Exercise requirements ->
In the pull request discussion, what happens to the last batch when the batch size does not evenly divide the number of instances?

Document segment ->
"""

Fix #481 #482

elseml · 2025-05-20T11:51:30Z

Added the option for OfflineDataset to prevent shuffling on epoch end, leading to stable validation losses also when validation_set_size != batch_size (see #481). Not sure if we want explicit tests for this since it would involve quite some code?

v2.0.3

stefanradev93 · 2025-05-20T11:58:23Z

The change should be covered by the workflow tests.

codecov · 2025-05-20T12:03:54Z

Codecov Report

Attention: Patch coverage is 50.00000% with 5 lines in your changes missing coverage. Please review.

Files with missing lines	Patch %	Lines
bayesflow/datasets/disk_dataset.py	0.00%	5 Missing ⚠️

Files with missing lines	Coverage Δ
bayesflow/datasets/offline_dataset.py	`83.33% <100.00%> (+0.98%)`	⬆️
bayesflow/datasets/disk_dataset.py	`31.11% <0.00%> (-2.23%)`	⬇️

vpratz · 2025-05-21T13:20:44Z

The changes look good, but per @stefanradev93 's comment here, I would also be in favor to introduce a shuffle parameter and use it here, as this would be good to have anyway and more transparent to the user. @elseml Would you implement this change, or should I propose something?

elseml · 2025-05-23T09:55:38Z

Sure! I liked that the previous solution reused the existing stage argument, but this way it is more explicit. I adapted the code using shuffle_on_epoch_end instead since shuffling is also applied on dataset creation, which does not relate to the current issue (we could also disable both via a general shuffle argument, but I lean towards retaining initial shuffling also for validation sets).

While this fixes validation set shuffling for the workflow, users working with a manual training pipeline now always need to remember to set shuffle_on_epoch_end=False when creating OfflineDataset validation sets to prevent shuffling during training. We could also delete shuffling by default altogether and let users always specify the argument, but this would not be too elegant. Any ideas for a more principled solution that alleviates this requirement (also pinging @LarsKue)?

(The fixes to validation set shuffling should be complementary to #485)

vpratz · 2025-05-23T12:44:37Z

Why do you lean towards retaining initial shuffling also for validation sets? My impression would be that we usually aggregate over the validation batches anyway, and computing them should not modify anything, so the order should not matter. Do you have cases in mind where the order of the validation set would matter? If not, I think distinguishing shuffle vs. shuffle_on_epoch_end is not necessary for now, and going with shuffle is sufficient. What do you think?

stefanradev93 · 2025-05-23T12:48:33Z

Shuffle may still change the results slightly if the batch size does not evenly divide the number of instances. In this case, the last batch is (unfortunately) skipped.

"""

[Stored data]
"""

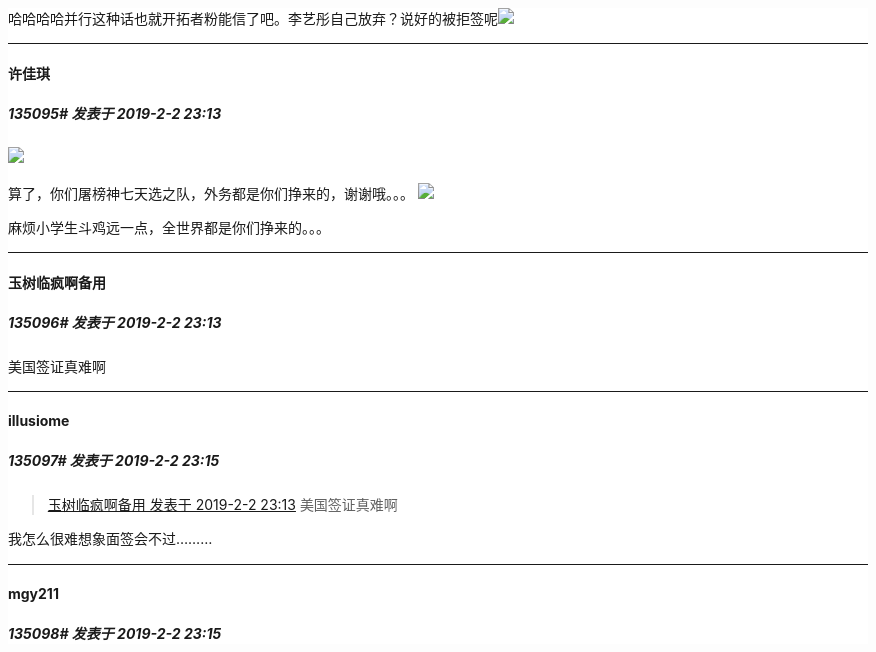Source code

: 


哈哈哈哈并行这种话也就开拓者粉能信了吧。李艺彤自己放弃？说好的被拒签呢<img src="https://static.saraba1st.com/image/smiley/face2017/037.png" referrerpolicy="no-referrer">







*****

####  许佳琪  
##### 135095#       发表于 2019-2-2 23:13



<img src="https://static.saraba1st.com/image/smiley/face2017/152.png" referrerpolicy="no-referrer">

算了，你们屠榜神七天选之队，外务都是你们挣来的，谢谢哦。。。
<img src="https://static.saraba1st.com/image/smiley/face2017/072.png" referrerpolicy="no-referrer">

麻烦小学生斗鸡远一点，全世界都是你们挣来的。。。







*****

####  玉树临疯啊备用  
##### 135096#       发表于 2019-2-2 23:13




美国签证真难啊







*****

####  illusiome  
##### 135097#       发表于 2019-2-2 23:15



<blockquote><a href="httphttps://bbs.saraba1st.com/2b/forum.php?mod=redirect&amp;goto=findpost&amp;pid=42469918&amp;ptid=1105387" target="_blank">玉树临疯啊备用 发表于 2019-2-2 23:13</a>
美国签证真难啊</blockquote>
我怎么很难想象面签会不过………







*****

####  mgy211  
##### 135098#       发表于 2019-2-2 23:15
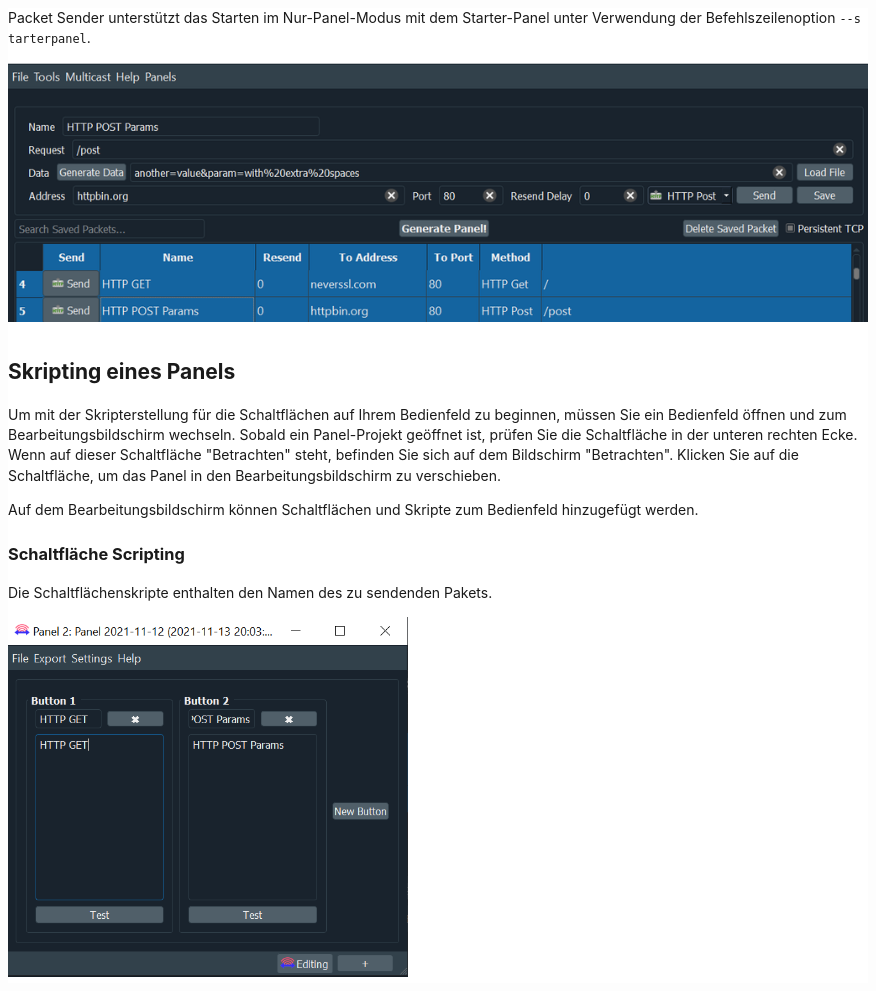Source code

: Packet Sender unterstützt das Starten im Nur-Panel-Modus mit dem Starter-Panel unter Verwendung der Befehlszeilenoption `--starterpanel`.


![](/screenshots/ps_panel_generate.PNG)


## Skripting eines Panels
Um mit der Skripterstellung für die Schaltflächen auf Ihrem Bedienfeld zu beginnen, müssen Sie ein Bedienfeld öffnen und zum Bearbeitungsbildschirm wechseln. Sobald ein Panel-Projekt geöffnet ist, prüfen Sie die Schaltfläche in der unteren rechten Ecke. Wenn auf dieser Schaltfläche "Betrachten" steht, befinden Sie sich auf dem Bildschirm "Betrachten". Klicken Sie auf die Schaltfläche, um das Panel in den Bearbeitungsbildschirm zu verschieben. 

Auf dem Bearbeitungsbildschirm können Schaltflächen und Skripte zum Bedienfeld hinzugefügt werden. 

### Schaltfläche Scripting
Die Schaltflächenskripte enthalten den Namen des zu sendenden Pakets. 

<img src="/screenshots/ps_panel_2.PNG" width="400" height="360">

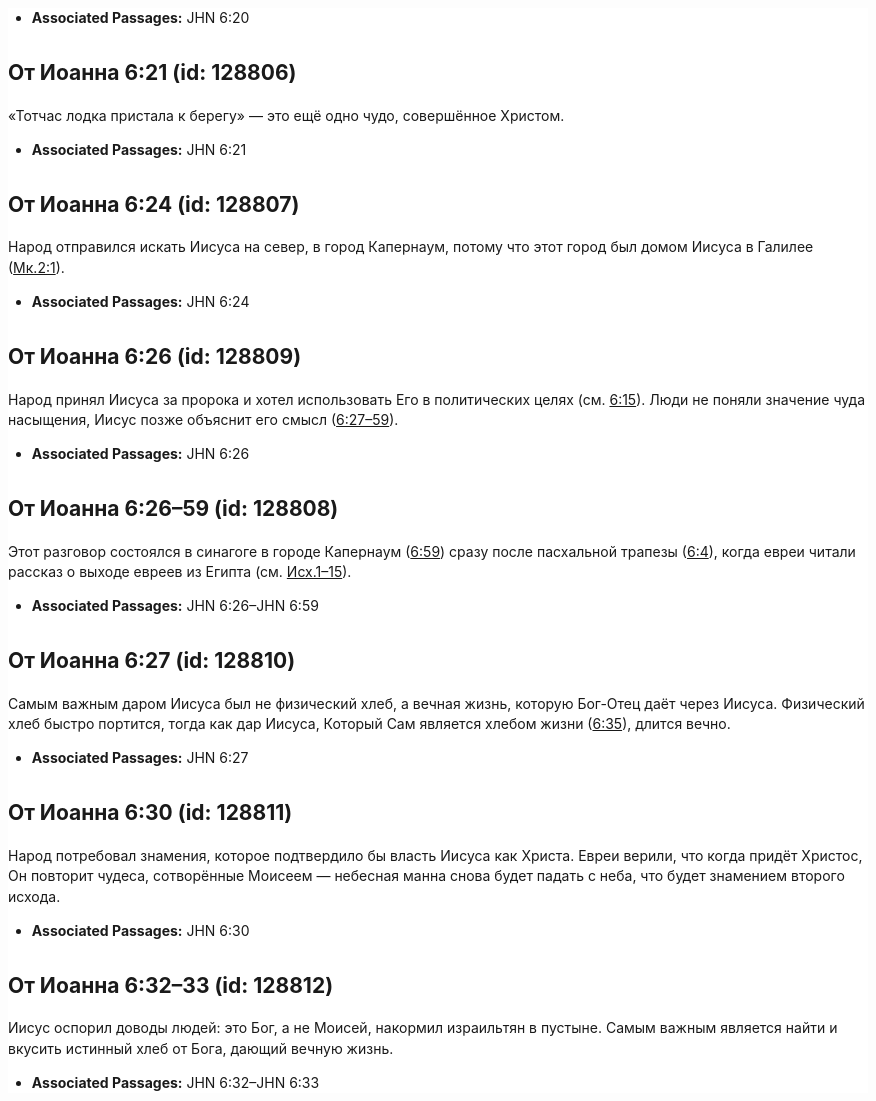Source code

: * **Associated Passages:** JHN 6:20

## От Иоанна 6:21 (id: 128806)

«Тотчас лодка пристала к берегу» — это ещё одно чудо, совершённое Христом.

* **Associated Passages:** JHN 6:21

## От Иоанна 6:24 (id: 128807)

Народ отправился искать Иисуса на север, в город Капернаум, потому что этот город был домом Иисуса в Галилее ([Мк.2:1](https://ref.ly/Mark2:1)).

* **Associated Passages:** JHN 6:24

## От Иоанна 6:26 (id: 128809)

Народ принял Иисуса за пророка и хотел использовать Его в политических целях (см. [6:15](https://ref.ly/John6:15)). Люди не поняли значение чуда насыщения, Иисус позже объяснит его смысл ([6:27–59](https://ref.ly/John6:27-John6:59)).

* **Associated Passages:** JHN 6:26

## От Иоанна 6:26–59 (id: 128808)

Этот разговор состоялся в синагоге в городе Капернаум ([6:59](https://ref.ly/John6:59)) сразу после пасхальной трапезы ([6:4](https://ref.ly/John6:4)), когда евреи читали рассказ о выходе евреев из Египта (см. [Исх.1–15](https://ref.ly/Exod1:1-Exod15:27)).

* **Associated Passages:** JHN 6:26–JHN 6:59

## От Иоанна 6:27 (id: 128810)

Самым важным даром Иисуса был не физический хлеб, а вечная жизнь, которую Бог\-Отец даёт через Иисуса. Физический хлеб быстро портится, тогда как дар Иисуса, Который Сам является хлебом жизни ([6:35](https://ref.ly/John6:35)), длится вечно.

* **Associated Passages:** JHN 6:27

## От Иоанна 6:30 (id: 128811)

Народ потребовал знамения, которое подтвердило бы власть Иисуса как Христа. Евреи верили, что когда придёт Христос, Он повторит чудеса, сотворённые Моисеем — небесная манна снова будет падать с неба, что будет знамением второго исхода.

* **Associated Passages:** JHN 6:30

## От Иоанна 6:32–33 (id: 128812)

Иисус оспорил доводы людей: это Бог, а не Моисей, накормил израильтян в пустыне. Самым важным является найти и вкусить истинный хлеб от Бога, дающий вечную жизнь.

* **Associated Passages:** JHN 6:32–JHN 6:33
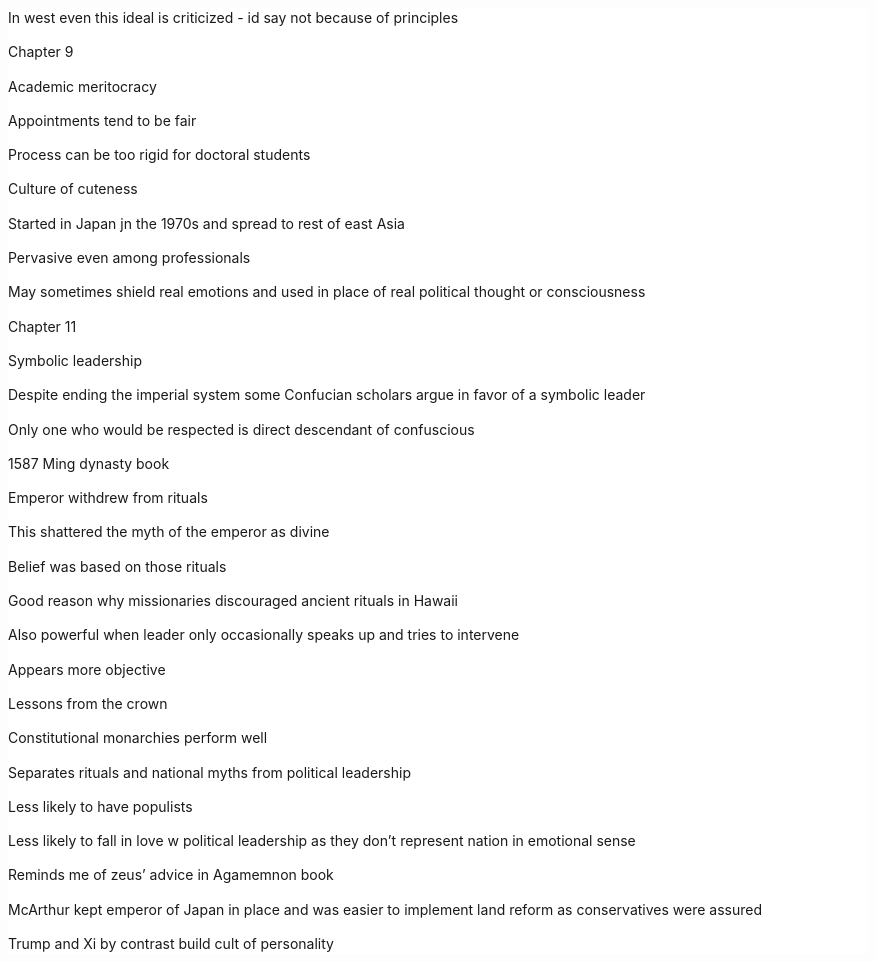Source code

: In west even this ideal is criticized - id say not because of principles 

  

Chapter 9

Academic meritocracy 

Appointments tend to be fair 

Process can be too rigid for doctoral students

Culture of cuteness

Started in Japan jn the 1970s and spread to rest of east Asia

Pervasive even among professionals 

May sometimes shield real emotions and used in place of real political thought or consciousness 

  

Chapter 11

Symbolic leadership 

Despite ending the imperial system some Confucian scholars argue in favor of a symbolic leader

Only one who would be respected is direct descendant of confuscious

1587 Ming dynasty book

Emperor withdrew from rituals

This shattered the myth of the emperor as divine

Belief was based on those rituals

Good reason why missionaries discouraged ancient rituals in Hawaii 

  

Also powerful when leader only occasionally speaks up and tries to intervene

Appears more objective 

Lessons from the crown 

  

Constitutional monarchies perform well 

Separates rituals and national myths from political leadership

Less likely to have populists

Less likely to fall in love w political leadership as they don’t represent nation in emotional sense

Reminds me of zeus’ advice in Agamemnon book

McArthur kept emperor of Japan in place and was easier to implement land reform as conservatives were assured

Trump and Xi by contrast build cult of personality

"""

The answer ->
The last batch is skipped.